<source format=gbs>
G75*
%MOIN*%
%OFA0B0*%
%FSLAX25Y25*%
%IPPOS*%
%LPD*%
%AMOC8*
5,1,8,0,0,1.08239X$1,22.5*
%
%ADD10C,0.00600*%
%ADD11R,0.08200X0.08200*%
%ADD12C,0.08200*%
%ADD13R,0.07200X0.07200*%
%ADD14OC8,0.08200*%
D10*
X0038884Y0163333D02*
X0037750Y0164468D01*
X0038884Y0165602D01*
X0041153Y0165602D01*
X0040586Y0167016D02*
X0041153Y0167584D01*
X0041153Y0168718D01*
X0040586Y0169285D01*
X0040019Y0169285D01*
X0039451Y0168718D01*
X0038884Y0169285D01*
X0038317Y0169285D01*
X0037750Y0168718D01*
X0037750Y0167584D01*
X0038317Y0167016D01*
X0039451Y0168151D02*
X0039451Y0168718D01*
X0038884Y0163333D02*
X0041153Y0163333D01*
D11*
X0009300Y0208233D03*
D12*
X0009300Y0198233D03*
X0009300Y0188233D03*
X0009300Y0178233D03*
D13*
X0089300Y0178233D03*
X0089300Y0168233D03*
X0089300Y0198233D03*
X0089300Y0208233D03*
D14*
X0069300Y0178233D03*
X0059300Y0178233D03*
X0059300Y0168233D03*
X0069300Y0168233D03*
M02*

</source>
================
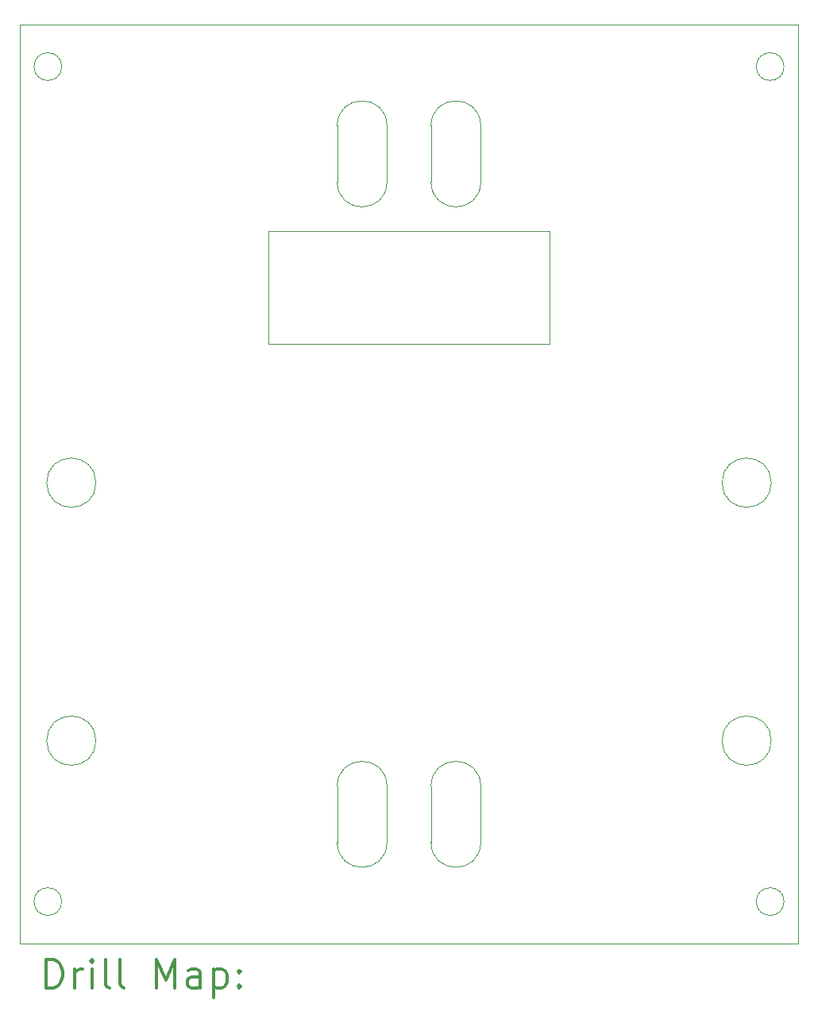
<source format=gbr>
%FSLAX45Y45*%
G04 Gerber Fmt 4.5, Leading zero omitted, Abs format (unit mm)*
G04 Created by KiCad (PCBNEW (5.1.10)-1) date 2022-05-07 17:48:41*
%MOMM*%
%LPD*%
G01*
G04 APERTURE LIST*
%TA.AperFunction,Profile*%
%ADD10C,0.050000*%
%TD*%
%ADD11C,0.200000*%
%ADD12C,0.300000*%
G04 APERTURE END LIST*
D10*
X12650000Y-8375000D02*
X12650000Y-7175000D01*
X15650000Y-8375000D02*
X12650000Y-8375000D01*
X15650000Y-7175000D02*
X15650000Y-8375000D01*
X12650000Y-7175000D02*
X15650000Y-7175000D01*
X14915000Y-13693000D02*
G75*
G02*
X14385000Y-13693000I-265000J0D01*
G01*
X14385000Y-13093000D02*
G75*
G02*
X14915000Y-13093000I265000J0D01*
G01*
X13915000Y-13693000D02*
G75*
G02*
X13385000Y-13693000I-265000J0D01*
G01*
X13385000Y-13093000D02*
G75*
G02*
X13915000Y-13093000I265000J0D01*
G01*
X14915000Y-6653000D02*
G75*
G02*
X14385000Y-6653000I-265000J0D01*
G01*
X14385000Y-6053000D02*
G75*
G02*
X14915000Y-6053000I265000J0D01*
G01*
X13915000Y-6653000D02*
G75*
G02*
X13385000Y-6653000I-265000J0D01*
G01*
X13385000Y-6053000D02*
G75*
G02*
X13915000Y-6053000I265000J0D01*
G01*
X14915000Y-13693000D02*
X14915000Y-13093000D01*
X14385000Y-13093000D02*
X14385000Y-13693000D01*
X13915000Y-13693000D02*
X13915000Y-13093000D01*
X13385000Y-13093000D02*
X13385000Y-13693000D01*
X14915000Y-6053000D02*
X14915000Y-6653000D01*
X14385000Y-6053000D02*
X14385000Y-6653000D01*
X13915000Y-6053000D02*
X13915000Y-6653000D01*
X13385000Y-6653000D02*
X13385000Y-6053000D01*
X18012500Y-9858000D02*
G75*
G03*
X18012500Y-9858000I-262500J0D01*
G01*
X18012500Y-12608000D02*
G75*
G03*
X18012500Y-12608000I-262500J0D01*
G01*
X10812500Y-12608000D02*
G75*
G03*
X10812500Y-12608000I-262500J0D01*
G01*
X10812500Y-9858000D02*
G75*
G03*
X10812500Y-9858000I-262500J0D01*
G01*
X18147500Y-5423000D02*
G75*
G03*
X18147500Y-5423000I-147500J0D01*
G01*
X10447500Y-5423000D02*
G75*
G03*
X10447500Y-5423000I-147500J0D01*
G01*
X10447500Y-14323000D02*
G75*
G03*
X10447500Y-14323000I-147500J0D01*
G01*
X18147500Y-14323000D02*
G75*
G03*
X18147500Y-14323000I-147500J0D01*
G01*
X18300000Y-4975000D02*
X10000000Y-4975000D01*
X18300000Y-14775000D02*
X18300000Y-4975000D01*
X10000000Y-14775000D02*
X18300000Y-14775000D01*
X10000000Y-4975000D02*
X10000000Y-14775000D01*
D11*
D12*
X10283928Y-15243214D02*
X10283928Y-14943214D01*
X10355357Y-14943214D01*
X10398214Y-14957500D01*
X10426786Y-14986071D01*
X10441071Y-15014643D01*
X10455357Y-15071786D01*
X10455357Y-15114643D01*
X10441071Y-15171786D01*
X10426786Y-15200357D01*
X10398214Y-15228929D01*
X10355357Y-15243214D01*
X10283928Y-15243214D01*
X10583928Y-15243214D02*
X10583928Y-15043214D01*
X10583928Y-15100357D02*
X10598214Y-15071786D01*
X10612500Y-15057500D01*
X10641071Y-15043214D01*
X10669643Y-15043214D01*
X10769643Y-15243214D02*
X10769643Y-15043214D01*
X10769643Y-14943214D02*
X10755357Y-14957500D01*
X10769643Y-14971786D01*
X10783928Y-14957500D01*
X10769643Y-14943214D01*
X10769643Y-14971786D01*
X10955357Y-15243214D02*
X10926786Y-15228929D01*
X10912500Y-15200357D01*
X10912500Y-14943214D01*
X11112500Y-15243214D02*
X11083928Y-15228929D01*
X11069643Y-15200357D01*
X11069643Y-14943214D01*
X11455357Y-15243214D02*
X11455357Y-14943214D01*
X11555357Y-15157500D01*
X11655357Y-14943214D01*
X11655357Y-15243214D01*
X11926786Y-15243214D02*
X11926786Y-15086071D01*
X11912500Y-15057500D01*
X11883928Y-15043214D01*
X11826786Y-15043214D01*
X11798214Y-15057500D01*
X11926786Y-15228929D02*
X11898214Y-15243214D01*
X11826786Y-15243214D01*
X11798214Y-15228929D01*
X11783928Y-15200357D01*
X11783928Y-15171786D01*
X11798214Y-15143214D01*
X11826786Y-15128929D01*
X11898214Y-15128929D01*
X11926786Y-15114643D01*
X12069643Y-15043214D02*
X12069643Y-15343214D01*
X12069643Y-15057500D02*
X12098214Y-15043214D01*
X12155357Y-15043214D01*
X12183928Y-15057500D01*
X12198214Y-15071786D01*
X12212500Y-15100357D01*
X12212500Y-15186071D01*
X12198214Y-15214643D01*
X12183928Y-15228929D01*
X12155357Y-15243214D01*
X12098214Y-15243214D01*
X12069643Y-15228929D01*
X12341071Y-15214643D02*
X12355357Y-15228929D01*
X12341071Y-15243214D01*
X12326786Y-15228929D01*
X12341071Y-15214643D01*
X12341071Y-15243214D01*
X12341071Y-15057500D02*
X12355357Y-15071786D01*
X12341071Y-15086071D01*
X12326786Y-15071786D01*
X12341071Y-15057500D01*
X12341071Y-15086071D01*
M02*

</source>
================
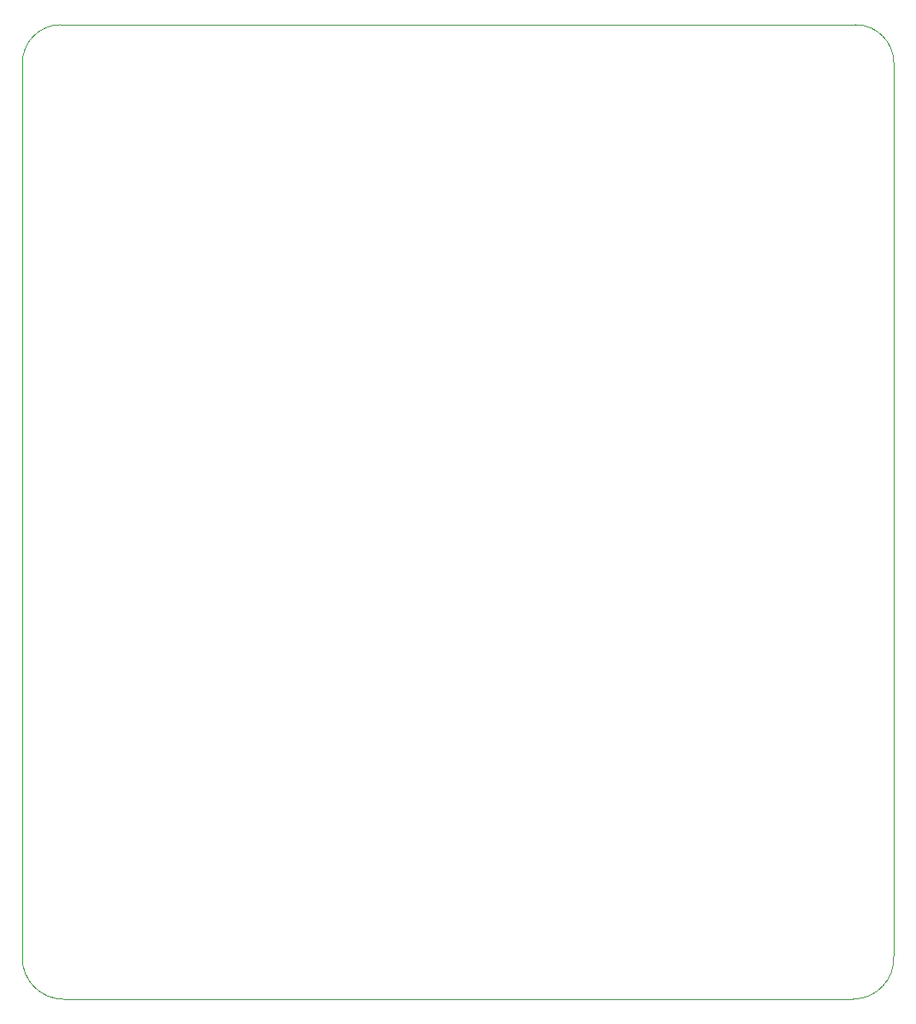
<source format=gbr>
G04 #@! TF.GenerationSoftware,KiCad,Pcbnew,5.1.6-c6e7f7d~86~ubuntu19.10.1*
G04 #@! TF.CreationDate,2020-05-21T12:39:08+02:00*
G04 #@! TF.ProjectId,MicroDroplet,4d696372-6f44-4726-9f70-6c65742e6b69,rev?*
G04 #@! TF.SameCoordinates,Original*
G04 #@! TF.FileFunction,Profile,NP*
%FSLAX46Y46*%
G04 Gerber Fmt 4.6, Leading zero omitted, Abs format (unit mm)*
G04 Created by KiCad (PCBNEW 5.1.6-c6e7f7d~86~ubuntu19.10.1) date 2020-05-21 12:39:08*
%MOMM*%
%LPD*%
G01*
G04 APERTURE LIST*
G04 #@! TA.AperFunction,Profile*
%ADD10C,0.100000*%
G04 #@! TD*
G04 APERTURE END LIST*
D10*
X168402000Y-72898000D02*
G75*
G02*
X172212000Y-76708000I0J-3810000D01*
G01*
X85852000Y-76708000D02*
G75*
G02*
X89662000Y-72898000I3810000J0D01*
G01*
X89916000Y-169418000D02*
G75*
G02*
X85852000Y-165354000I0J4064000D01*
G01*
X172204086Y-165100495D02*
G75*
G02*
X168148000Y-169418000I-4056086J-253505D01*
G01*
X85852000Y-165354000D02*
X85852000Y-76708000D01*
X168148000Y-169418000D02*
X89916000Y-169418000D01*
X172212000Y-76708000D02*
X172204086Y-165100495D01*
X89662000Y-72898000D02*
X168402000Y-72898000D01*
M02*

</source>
================
[Assignment]: For each line in the records that contains the word "APERTURE", make a copy.

[Reply]:
G04 APERTURE LIST*
G04 APERTURE END LIST*
G04 APERTURE LIST*
G04 APERTURE END LIST*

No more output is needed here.